* LPG futures contract rallies and hits trading limit
* Exchange says timely provision of new hedging tools
* Coronavirus has deeply disrupted oil markets
By Emily Chow
SHANGHAI, March 31 (Reuters) - China began trading liquefied petroleum gas (LPG) options on the Dalian Commodity Exchange on Tuesday, only a day after the debut of an LPG futures contract, as the bourse experiments with simultaneous launches.
Until now, China’s commodities exchanges have listed option contracts on products months or even years after the futures contracts started trading.
The LPG futures contract for November delivery fell 9% on Monday, its first day of trade, but rallied 7% on Tuesday to settle at 2,513 yuan per tonne.
During the session, it hit its trading limit as the global oil price staged a recovery from a deep sell-off triggered by the impact of the coranvirus crisis on demand.
The most-active November 2020 options contract, with call options, or options to buy, had an exercise price of 2,650 yuan ($373.67) per tonne. It closed with a call option at 336.80 yuan per tonne and put option, or right to sell, at 500 yuan per tonne.
“Due to (LPG futures reaching) the daily trading limit, high trading volumes of call options are normal,” said Wang Dongli, a derivatives analyst at Orient Securities in Shanghai.
“I don’t think there is a particularly bearish or bullish direction,” he said, noting put options with a 2,100 yuan exercise price had also attracted hefty volumes.

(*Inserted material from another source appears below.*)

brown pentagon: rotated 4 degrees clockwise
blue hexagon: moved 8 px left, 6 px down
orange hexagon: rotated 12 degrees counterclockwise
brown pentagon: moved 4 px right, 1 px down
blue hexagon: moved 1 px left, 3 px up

That contract closed with a call option of 588.40 yuan and a put option of 202 yuan.
The derivatives for LPG, a refined oil product used as a fuel in vehicles and for cooking, are the third type of oil and gas product to be listed in China.
They follow the launch of crude oil futures on the Shanghai International Energy Exchange in March 2018 and fuel oil futures on the Shanghai Futures Exchange in July 2018.
The Dalian exchange has said this week’s listings are timely in providing new hedging tools for LPG companies given the widespread market impact of the coronavirus outbreak.
Oil markets have been particularly hard hit because of a battle for market share between Saudi Arabia and Russia that has increased supply while demand has been destroyed by lockdowns to try to prevent the spread of the new coronavirus.
Refiners have been cutting back activity as storage fills and profit margins shrink, which could eventually boost prices of some refined products such as LPG.